You are viewing a plain text version of this content. The canonical link for it is here.
Posted to users@apex.apache.org by Mateusz Zakarczemny <m....@gmail.com> on 2018/06/20 23:41:02 UTC

Buffer server overflow

HI,
I'm reading Apex documentation regarding buffer servers. I'm wondering what
will happen if buffers between operators became overflowed (lets assume non
partitioned operator)?
I read somewhere that data is split to disk. But what's next? What if disk
space will be exhausted?

Regards,
Mateusz Zakarczemny

Re: Buffer server overflow

Posted by Vlad Rozov <vr...@apache.org>.
When spilling to disk is enabled, an upstream operator will be blocked 
from emitting more tuples to a corresponding output port when the size 
of a buffer (in bytes) exceeds a limit (see documentation on how to 
configure the limit). This is a back pressure mechanism that Pramod 
refers to. There are two ways how data/tuples may be removed from the 
buffer to make more space on the buffer available and enable back the 
upstream operator. Tuples can be either spooled to a local disk or 
completely purged from the buffer. The purge happens only after window 
(actually the earliest checkpoint window after the window that the tuple 
belongs to) is completely processed by an application/dag. If there is 
not enough disk space for spooling, buffer server would fail the 
container that it belongs to. There are few JIRAs filed to improve the 
current behavior (for example limit amount of disk space that the buffer 
server can use for spilling).

Thank you,

Vlad

On 6/20/18 17:24, Pramod Immaneni wrote:
> When back pressure is enabled (default) the upstream operators are 
> blocked till space is freed up by downstream operators consuming data.
>
> Since bufferserver also provides fault recovery functionality it 
> cannot immediately clear out the data when it is consumed by the 
> downstream operators and needs to keep it around till next checkpoints 
> thoughout the dag and the spillover to disk can come into play if the 
> amount of data between checkpoints is greater than the in memory 
> buffer capacity.
>
> Thanks
> On Wed, Jun 20, 2018 at 4:41 PM Mateusz Zakarczemny 
> <m.zakarczemny@gmail.com <ma...@gmail.com>> wrote:
>
>     HI,
>     I'm reading Apex documentation regarding buffer servers. I'm
>     wondering what will happen if buffers between operators became
>     overflowed (lets assume non partitioned operator)?
>     I read somewhere that data is split to disk. But what's next? What
>     if disk space will be exhausted?
>
>     Regards,
>     Mateusz Zakarczemny
>


Re: Buffer server overflow

Posted by Pramod Immaneni <pr...@gmail.com>.
When back pressure is enabled (default) the upstream operators are blocked
till space is freed up by downstream operators consuming data.
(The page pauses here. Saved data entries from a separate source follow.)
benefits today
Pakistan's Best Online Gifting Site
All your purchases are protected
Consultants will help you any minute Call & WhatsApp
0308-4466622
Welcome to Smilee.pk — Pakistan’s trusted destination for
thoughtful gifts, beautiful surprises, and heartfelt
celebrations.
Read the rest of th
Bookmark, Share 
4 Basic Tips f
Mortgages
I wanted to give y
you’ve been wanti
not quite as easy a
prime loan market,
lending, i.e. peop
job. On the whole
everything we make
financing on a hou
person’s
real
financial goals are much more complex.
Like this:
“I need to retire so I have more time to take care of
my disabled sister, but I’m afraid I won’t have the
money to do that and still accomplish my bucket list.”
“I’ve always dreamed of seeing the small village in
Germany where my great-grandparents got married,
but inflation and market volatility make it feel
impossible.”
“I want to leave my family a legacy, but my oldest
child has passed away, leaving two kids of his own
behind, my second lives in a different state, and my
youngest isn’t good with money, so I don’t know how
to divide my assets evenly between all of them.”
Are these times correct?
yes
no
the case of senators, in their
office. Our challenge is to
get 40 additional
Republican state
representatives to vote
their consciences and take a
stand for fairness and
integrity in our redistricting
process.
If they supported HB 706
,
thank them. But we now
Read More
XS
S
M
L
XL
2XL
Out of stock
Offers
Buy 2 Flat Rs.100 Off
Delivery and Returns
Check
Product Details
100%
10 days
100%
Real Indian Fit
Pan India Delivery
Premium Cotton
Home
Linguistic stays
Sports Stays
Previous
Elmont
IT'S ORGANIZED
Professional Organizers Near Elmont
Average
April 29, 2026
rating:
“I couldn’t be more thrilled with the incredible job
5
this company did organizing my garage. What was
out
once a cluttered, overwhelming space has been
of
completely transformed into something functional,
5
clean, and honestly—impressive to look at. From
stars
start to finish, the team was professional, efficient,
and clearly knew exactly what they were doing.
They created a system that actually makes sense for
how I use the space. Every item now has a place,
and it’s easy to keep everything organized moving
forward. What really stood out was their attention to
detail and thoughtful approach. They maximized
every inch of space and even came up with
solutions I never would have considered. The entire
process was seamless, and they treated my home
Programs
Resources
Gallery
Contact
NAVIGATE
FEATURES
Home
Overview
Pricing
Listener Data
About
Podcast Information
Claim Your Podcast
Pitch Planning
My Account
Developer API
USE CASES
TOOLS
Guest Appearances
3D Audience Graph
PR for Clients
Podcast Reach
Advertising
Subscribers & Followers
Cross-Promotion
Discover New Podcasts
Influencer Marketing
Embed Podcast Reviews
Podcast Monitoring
Since bufferserver also provides fault recovery functionality it cannot
immediately clear out the data when it is consumed by the downstream
operators and needs to keep it around till next checkpoints thoughout the
dag and the spillover to disk can come into play if the amount of data
between checkpoints is greater than the in memory buffer capacity.

Thanks
On Wed, Jun 20, 2018 at 4:41 PM Mateusz Zakarczemny <m....@gmail.com>
wrote:

> HI,
> I'm reading Apex documentation regarding buffer servers. I'm wondering
> what will happen if buffers between operators became overflowed (lets
> assume non partitioned operator)?
> I read somewhere that data is split to disk. But what's next? What if disk
> space will be exhausted?
>
> Regards,
> Mateusz Zakarczemny
>